Last week exactly to the hour, I was ripping across a frozen lake on a snow mobile. My head nearly exploding with excitement and joy. If I wasn’t wearing a helmet that fogged easily, I would have screamed at the top of my lungs. No one knew how incredible this moment was for me and I wasn’t about to tell either.
I was ice fishing in Northern Wisconsin. No, it was not my idea and I went with a great deal of trepidation. My team at work needed to meet and we turned it into a bonding experience up at the ancestral home of my boss. Northern Wisconsin is beautiful but cold. Yes, I work primarily with men and so ice fishing, snow mobile riding and meat were the main attractions. They didn’t pound their chests with loud grunts but given a few more days that would have come too.
My trepidation wasn’t being a part of this merry gathering. Up until a few years ago, I was in the fray with the best of them. Since my mastectomy, my arm has turned into a difficult old woman with 23 lymph nodes missing. My breast muscle clenches like a tight fist in the cold. I didn’t know if I would be able to keep up. If not, I might have to reveal my troubles and face the horrified expressions of my teammates. I came prepared though and prepped my arm in advance.
I have a Pilate’s trainer who has worked with me since before any of this began. She knows my arm better than I do. She gave me exercises to do on the sly. Things that would keep the muscles relaxed and the lymph moving. Every morning I lay on the bathroom floor and did as I was told. I am haunted by the possibility of lymphedema and work to keep the fluids moving.
It is one year ago this week since my final reconstruction. I went from being an F to a small D on one side and the expander was removed on my right for something more permanent. It has been exactly six months since my hysterectomy when once again I faced my mortality. On my last visit my surgeon said with a smile, “It’s was only precancerous.” He happily tossed me back into the general public.

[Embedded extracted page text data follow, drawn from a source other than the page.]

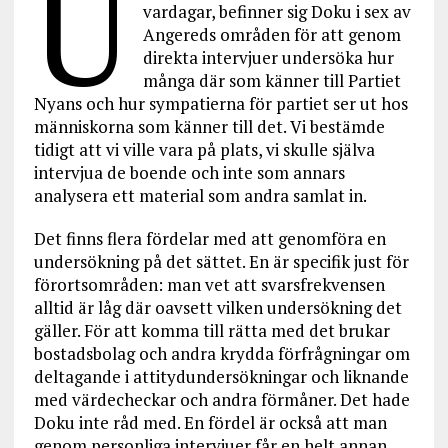
U
vardagar, befinner sig Doku i sex av
Angereds områden för att genom
direkta intervjuer undersöka hur
många där som känner till Partiet
Nyans och hur sympatierna för partiet ser ut hos
människorna som känner till det. Vi bestämde
tidigt att vi ville vara på plats, vi skulle själva
intervjua de boende och inte som annars
analysera ett material som andra samlat in.
Det finns flera fördelar med att genomföra en
undersökning på det sättet. En är specifik just för
förortsområden: man vet att svarsfrekvensen
alltid är låg där oavsett vilken undersökning det
gäller. För att komma till rätta med det brukar
bostadsbolag och andra krydda förfrågningar om
deltagande i attitydundersökningar och liknande
med värdecheckar och andra förmåner. Det hade
Doku inte råd med. En fördel är också att man
genom personliga intervjuer får en helt annan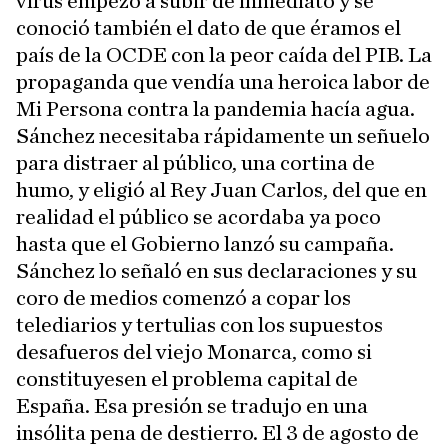
virus empezó a subir de inmediato y se
conoció también el dato de que éramos el
país de la OCDE con la peor caída del PIB. La
propaganda que vendía una heroica labor de
Mi Persona contra la pandemia hacía agua.
Sánchez necesitaba rápidamente un señuelo
para distraer al público, una cortina de
humo, y eligió al Rey Juan Carlos, del que en
realidad el público se acordaba ya poco
hasta que el Gobierno lanzó su campaña.
Sánchez lo señaló en sus declaraciones y su
coro de medios comenzó a copar los
telediarios y tertulias con los supuestos
desafueros del viejo Monarca, como si
constituyesen el problema capital de
España. Esa presión se tradujo en una
insólita pena de destierro. El 3 de agosto de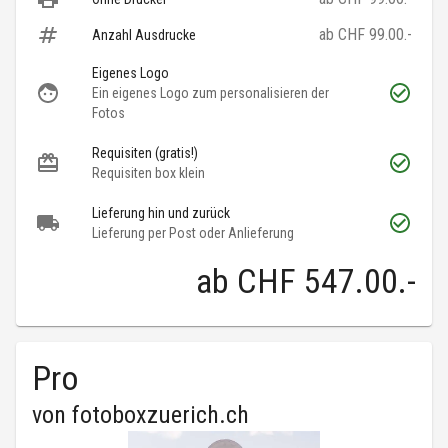
ab CHF 99.00.-
Anzahl Ausdrucke
Eigenes Logo
Ein eigenes Logo zum personalisieren der
Fotos
Requisiten (gratis!)
Requisiten box klein
Lieferung hin und zurück
Lieferung per Post oder Anlieferung
ab
CHF 547.00
.-
Pro
von
fotoboxzuerich.ch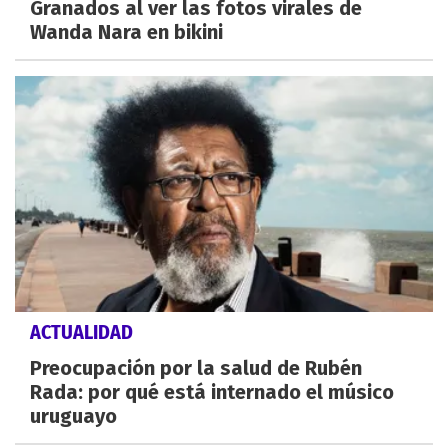
Granados al ver las fotos virales de
Wanda Nara en bikini
ACTUALIDAD
Preocupación por la salud de Rubén
Rada: por qué está internado el músico
uruguayo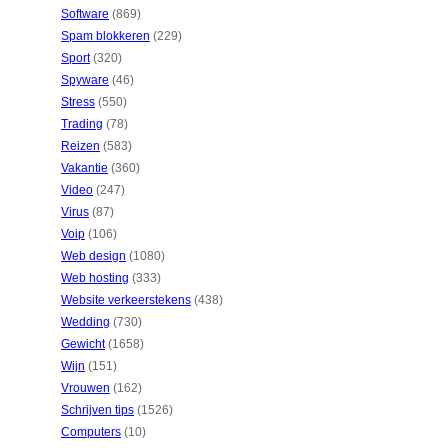
Software
(869)
Spam blokkeren
(229)
Sport
(320)
Spyware
(46)
Stress
(550)
Trading
(78)
Reizen
(583)
Vakantie
(360)
Video
(247)
Virus
(87)
Voip
(106)
Web design
(1080)
Web hosting
(333)
Website verkeerstekens
(438)
Wedding
(730)
Gewicht
(1658)
Wijn
(151)
Vrouwen
(162)
Schrijven tips
(1526)
Computers
(10)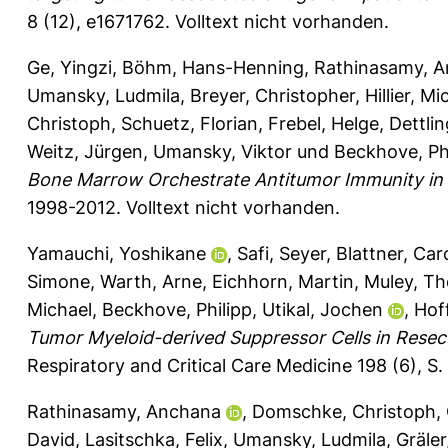
8 (12), e1671762.
Volltext nicht vorhanden.
Ge, Yingzi
,
Böhm, Hans-Henning
,
Rathinasamy, 
Umansky, Ludmila
,
Breyer, Christopher
,
Hillier, Mi
Christoph
,
Schuetz, Florian
,
Frebel, Helge
,
Dettlin
Weitz, Jürgen
,
Umansky, Viktor
und
Beckhove, Ph
Bone Marrow Orchestrate Antitumor Immunity in 
1998-2012.
Volltext nicht vorhanden.
Yamauchi, Yoshikane
,
Safi, Seyer
,
Blattner, Car
Simone
,
Warth, Arne
,
Eichhorn, Martin
,
Muley, T
Michael
,
Beckhove, Philipp
,
Utikal, Jochen
,
Hof
Tumor Myeloid-derived Suppressor Cells in Resec
Respiratory and Critical Care Medicine 198 (6), S
Rathinasamy, Anchana
,
Domschke, Christoph
,
David
,
Lasitschka, Felix
,
Umansky, Ludmila
,
Gräler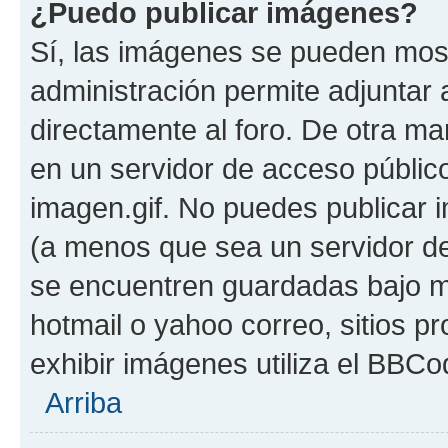
¿Puedo publicar imágenes?
Sí, las imágenes se pueden most
administración permite adjuntar 
directamente al foro. De otra m
en un servidor de acceso público
imagen.gif. No puedes publicar
(a menos que sea un servidor de
se encuentren guardadas bajo me
hotmail o yahoo correo, sitios p
exhibir imágenes utiliza el BBCo
Arriba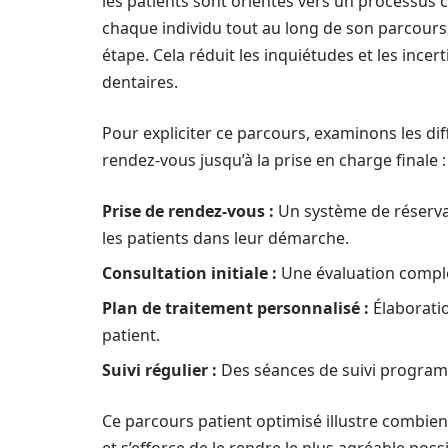
les patients sont orientés vers un processus c
chaque individu tout au long de son parcours
étape. Cela réduit les inquiétudes et les inc
dentaires.
Pour expliciter ce parcours, examinons les dif
rendez-vous jusqu’à la prise en charge finale :
Prise de rendez-vous :
Un système de réserva
les patients dans leur démarche.
Consultation initiale :
Une évaluation complèt
Plan de traitement personnalisé :
Élaborati
patient.
Suivi régulier :
Des séances de suivi program
Ce parcours patient optimisé illustre combie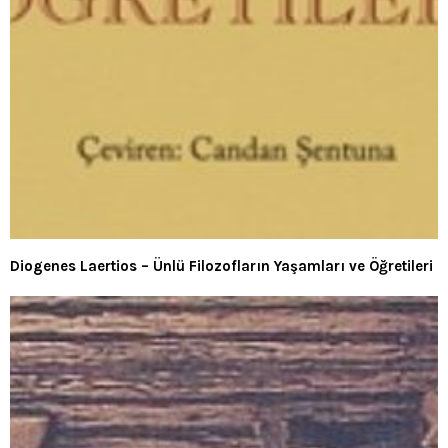
Diogenes Laertios – Ünlü Filozofların Yaşamları ve Öğretileri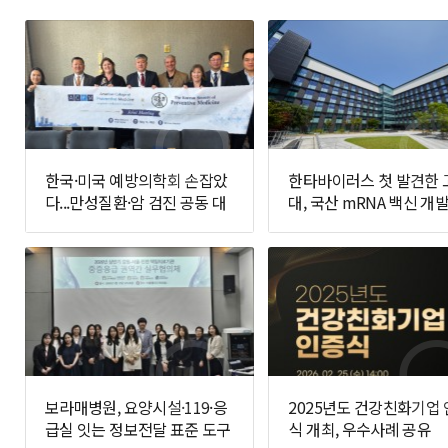
한국·미국 예방의학회 손잡았
한타바이러스 첫 발견한 
다...만성질환·암 검진 공동 대
대, 국산 mRNA 백신 개발
응 추진
면에 나선다
보라매병원, 요양시설·119·응
2025년도 건강친화기업
급실 잇는 정보전달 표준 도구
식 개최, 우수사례 공유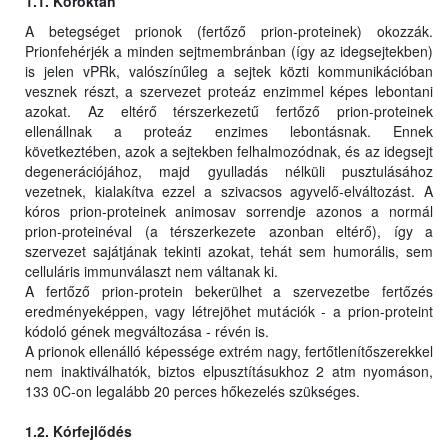
1.1. Kóroktan
A betegséget prionok (fertőző prion-proteinek) okozzák.
Prionfehérjék a minden sejtmembránban (így az idegsejtekben)
is jelen vPRk, valószínűleg a sejtek közti kommunikációban
vesznek részt, a szervezet proteáz enzimmel képes lebontani
azokat. Az eltérő térszerkezetű fertőző prion-proteinek
ellenállnak a proteáz enzimes lebontásnak. Ennek
következtében, azok a sejtekben felhalmozódnak, és az idegsejt
degenerációjához, majd gyulladás nélküli pusztulásához
vezetnek, kialakítva ezzel a szivacsos agyvelő-elváltozást. A
kóros prion-proteinek animosav sorrendje azonos a normál
prion-proteinéval (a térszerkezete azonban eltérő), így a
szervezet sajátjának tekinti azokat, tehát sem humorális, sem
celluláris immunválaszt nem váltanak ki.
A fertőző prion-protein bekerülhet a szervezetbe fertőzés
eredményeképpen, vagy létrejöhet mutációk - a prion-proteint
kódoló gének megváltozása - révén is.
A prionok ellenálló képessége extrém nagy, fertőtlenítőszerekkel
nem inaktiválhatók, biztos elpusztításukhoz 2 atm nyomáson,
133 0C-on legalább 20 perces hőkezelés szükséges.
1.2. Kórfejlődés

My boss and I had to meet for my review. “You’re the only one who made the full bonus,” he says with pride. I smile and say, “What else did you expect?” He doesn’t know I had two operations last year on my vacations. He doesn’t know I faced death or the tears that were spilled as I digested the news. All he knows is that when a snow mobile was free, I jumped on and took off with the pack. Catch and release.